In his later life, Bell was loosely associated with eugenics, perhaps the most misguided of all Victorian ideologies. He never advocated for deaf people to be sterilized; in fact, he opposed such practices. But he did try to persuade deaf people not to marry one another, because he feared that they would pass on their disability and create a “defective variety of the race.” He recruited prominent figures to his side, including Helen Keller, who dedicated her first memoir to him, and who initially understood herself the way he understood her: as an inspirational but broken human being. “I can’t imagine a man wanting to marry me,” she said. “I should think it would seem like marrying a statue.”

Katie Booth’s biography of Bell, “The Invention of Miracles,” has been in the works for 15 years; her meticulous research and rigor are evident on every page. Engagingly written, the book enlivens a life that has often appeared dry in other accounts. Booth’s descriptions of Bell’s passionate courtship of his student Mabel Hubbard, who belonged to a much higher social class, are as stirring as a romance novel, and her narrative of his work on the telephone reads like a thriller. One comes away feeling deeply connected not only to Bell, but also to Mabel and a host of subsidiary characters.

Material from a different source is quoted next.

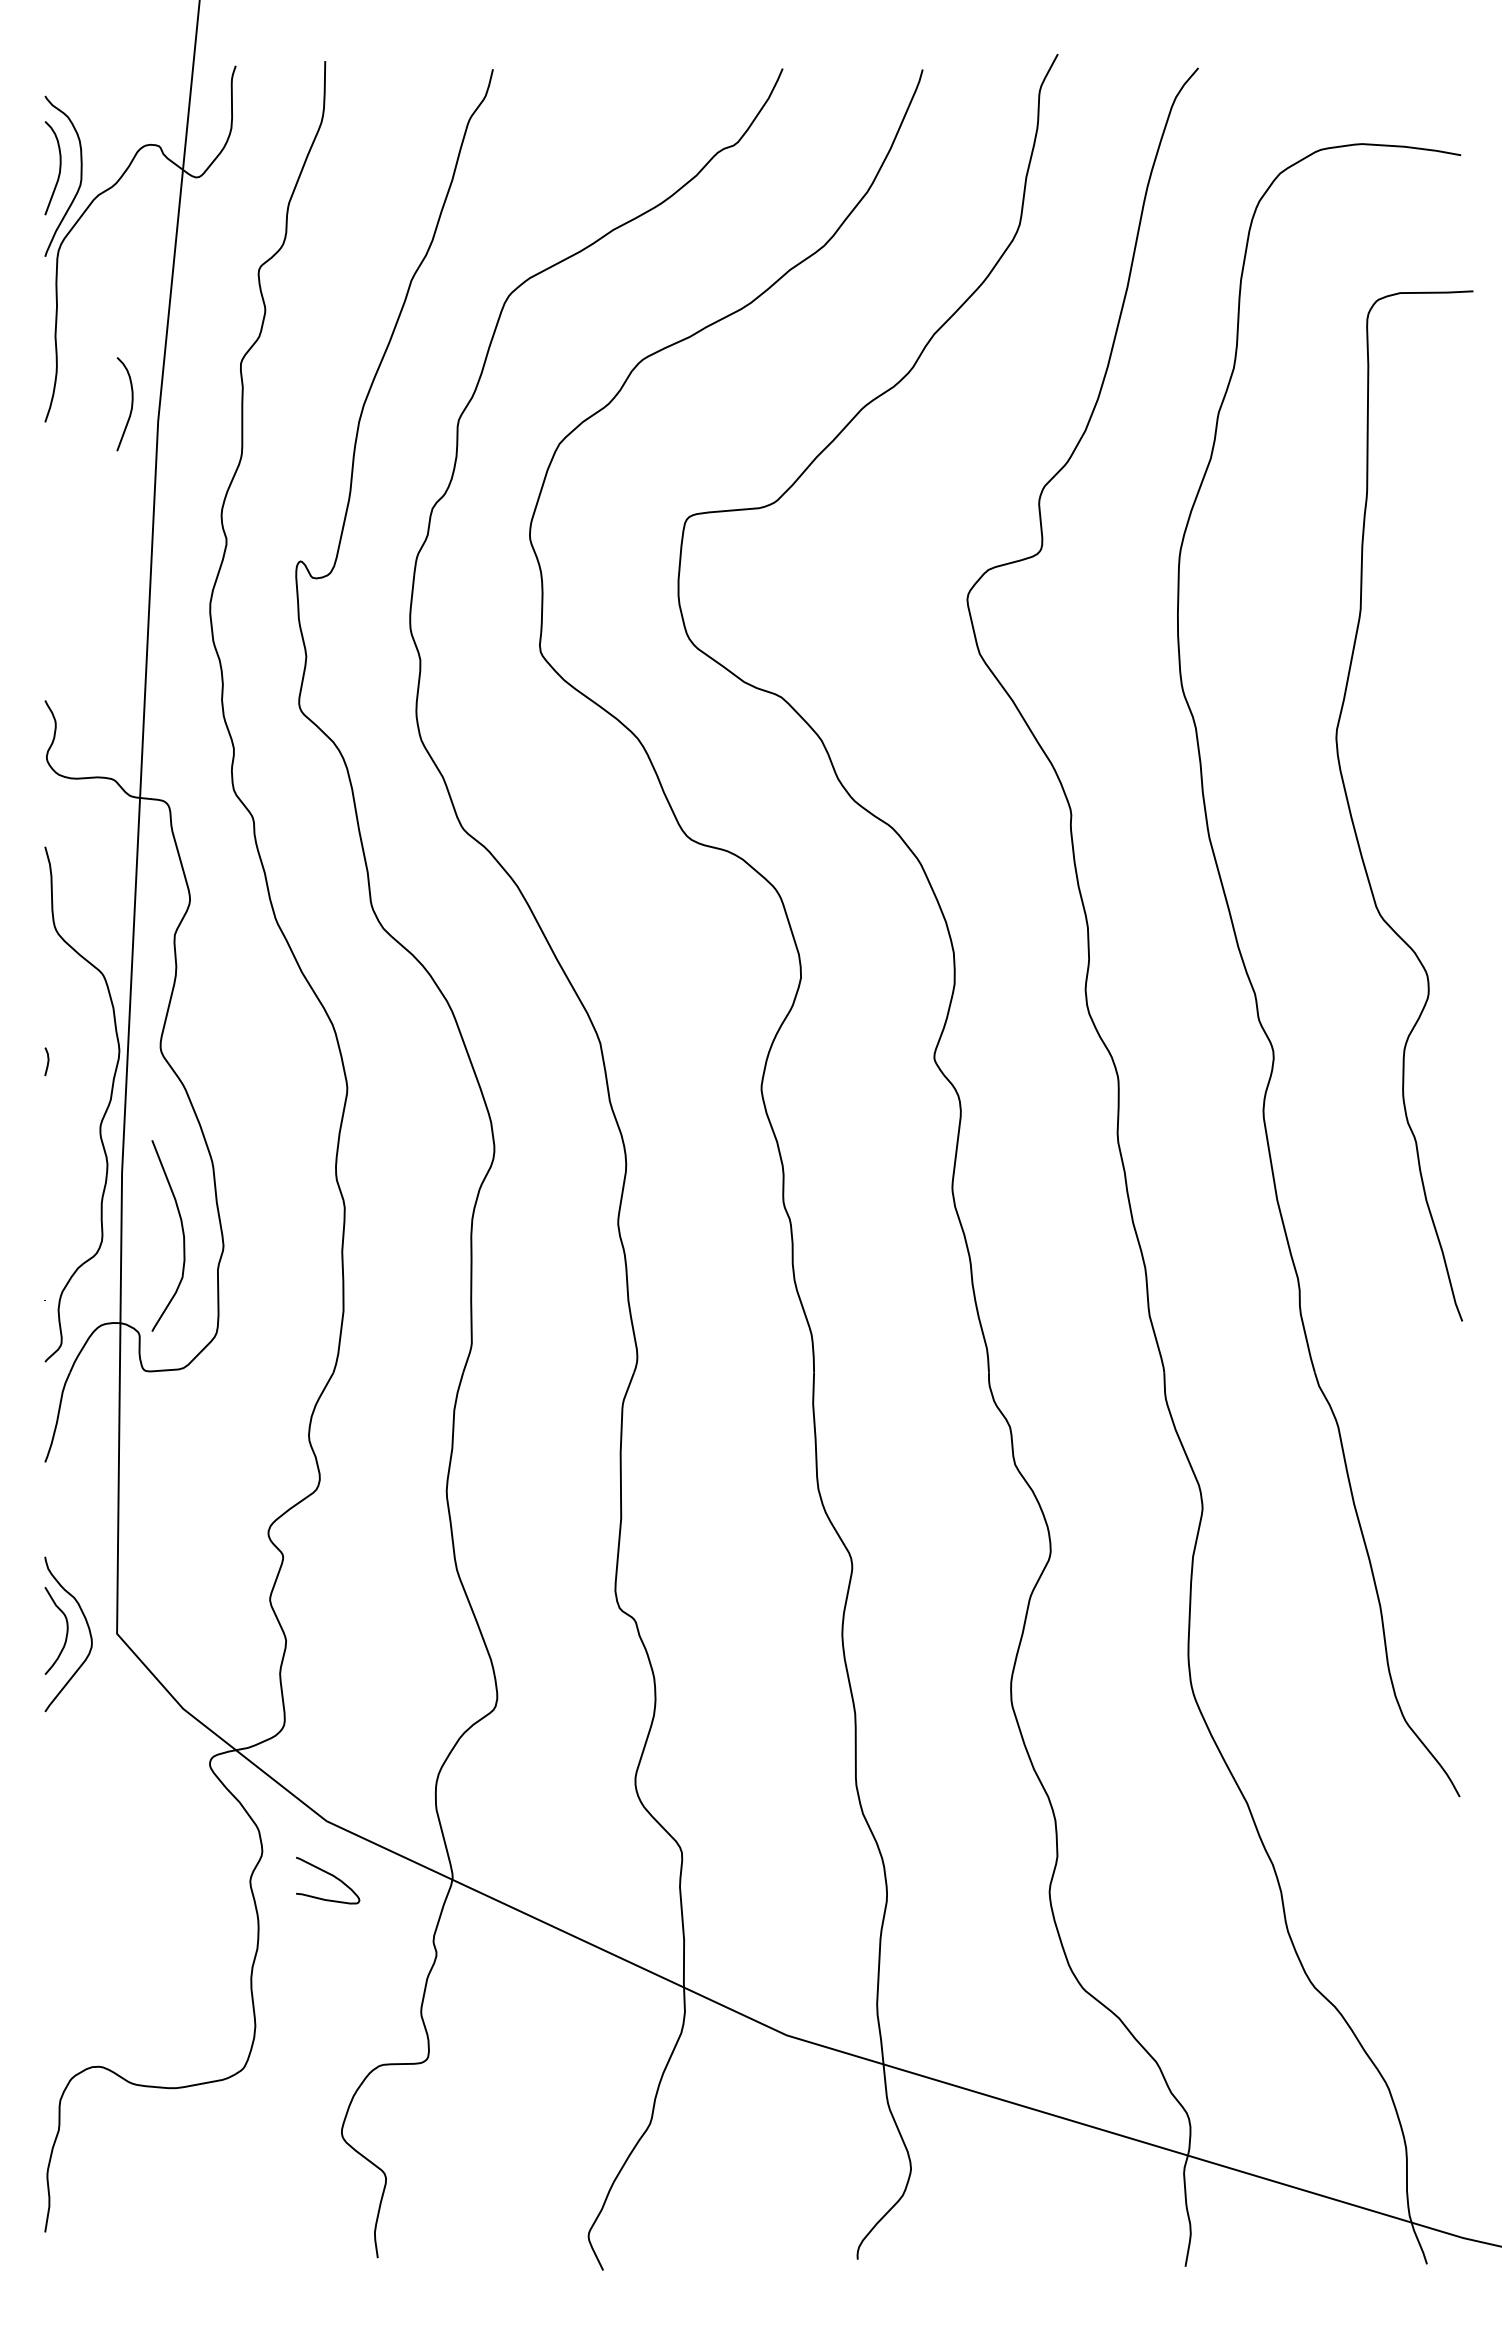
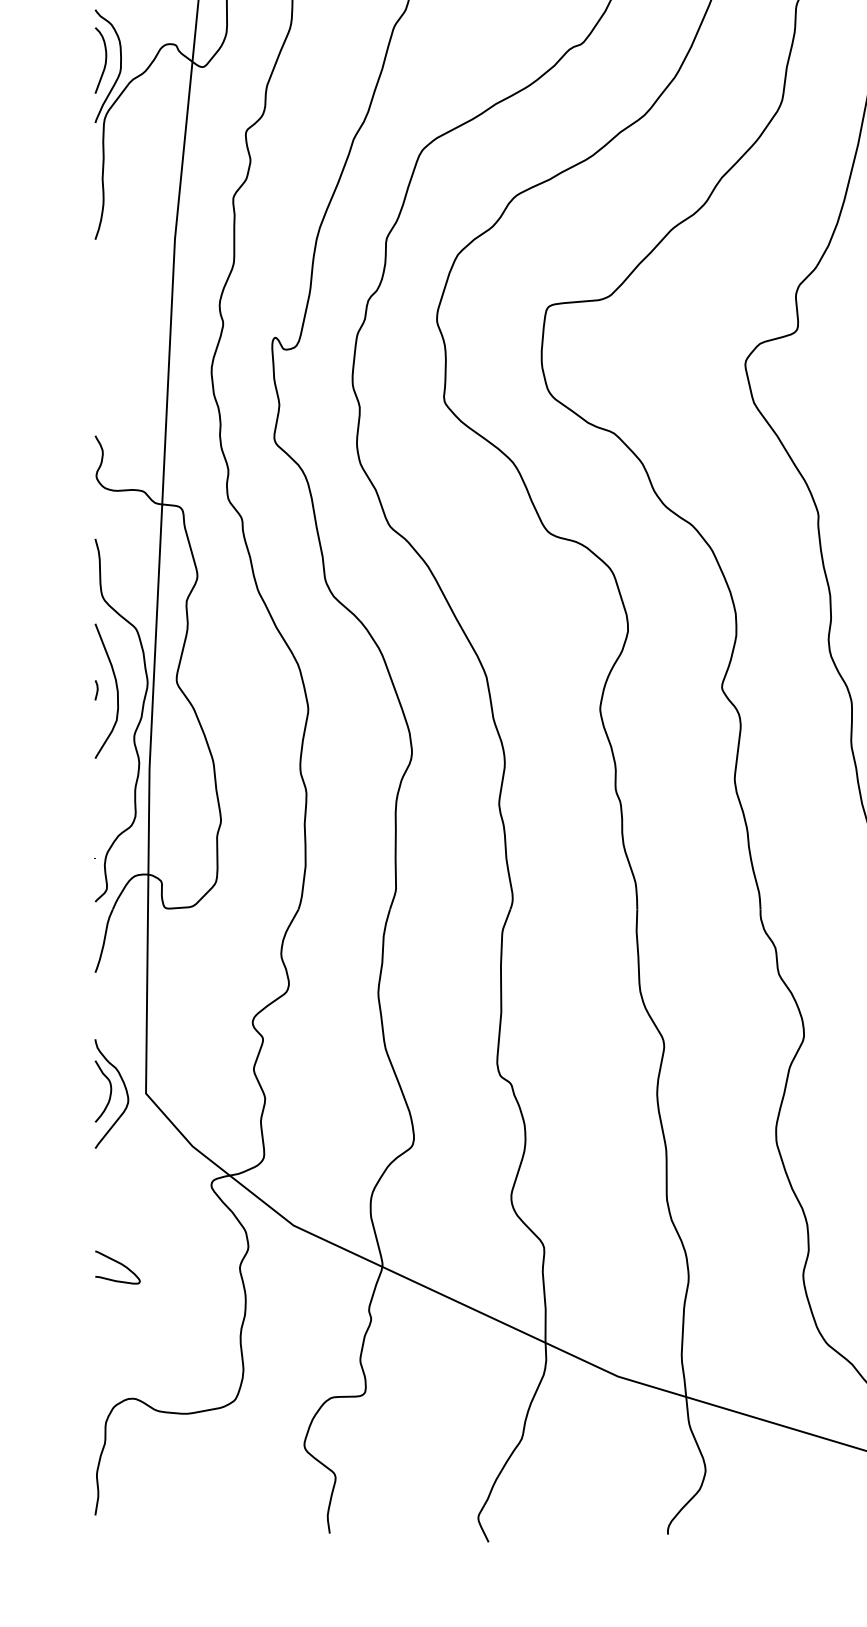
curve: (131, 404) -> (156, 227), removed
curve: (182, 1234) -> (116, 690), moved
curve: (330, 1875) -> (119, 1263), moved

Born in Scotland in 1847, Bell was the son and grandson of elocutionists, and his driving passion was to understand how human beings create the sounds that make up speech. He produced a speaking machine that replicated a range of phonemes when properly aerated, and continued to tinker with ways of bringing forth spoken words where no such words had been heard before; he even tried to teach speech to his dog. His father had designed a universal alphabet to represent the mechanics of articulation, and Alexander Graham Bell lectured widely on its importance, certain that anyone would be able to verbalize any language transliterated into these symbols.

That anyone included deaf people. Bell believed that with the correct methods, they could learn to speak, and be integrated into the larger society. As he tried to understand hearing and sound, he stumbled into inventions. Though the telephone made him rich, he had relatively little emotional attachment to it, seeing it as a distraction from his wish to reform the education of deaf people. (Nevertheless, he devoted years to defending his patents, which some critics believe were granted unfairly; if Bell did invent the telephone, he stood on the shoulders of giants.)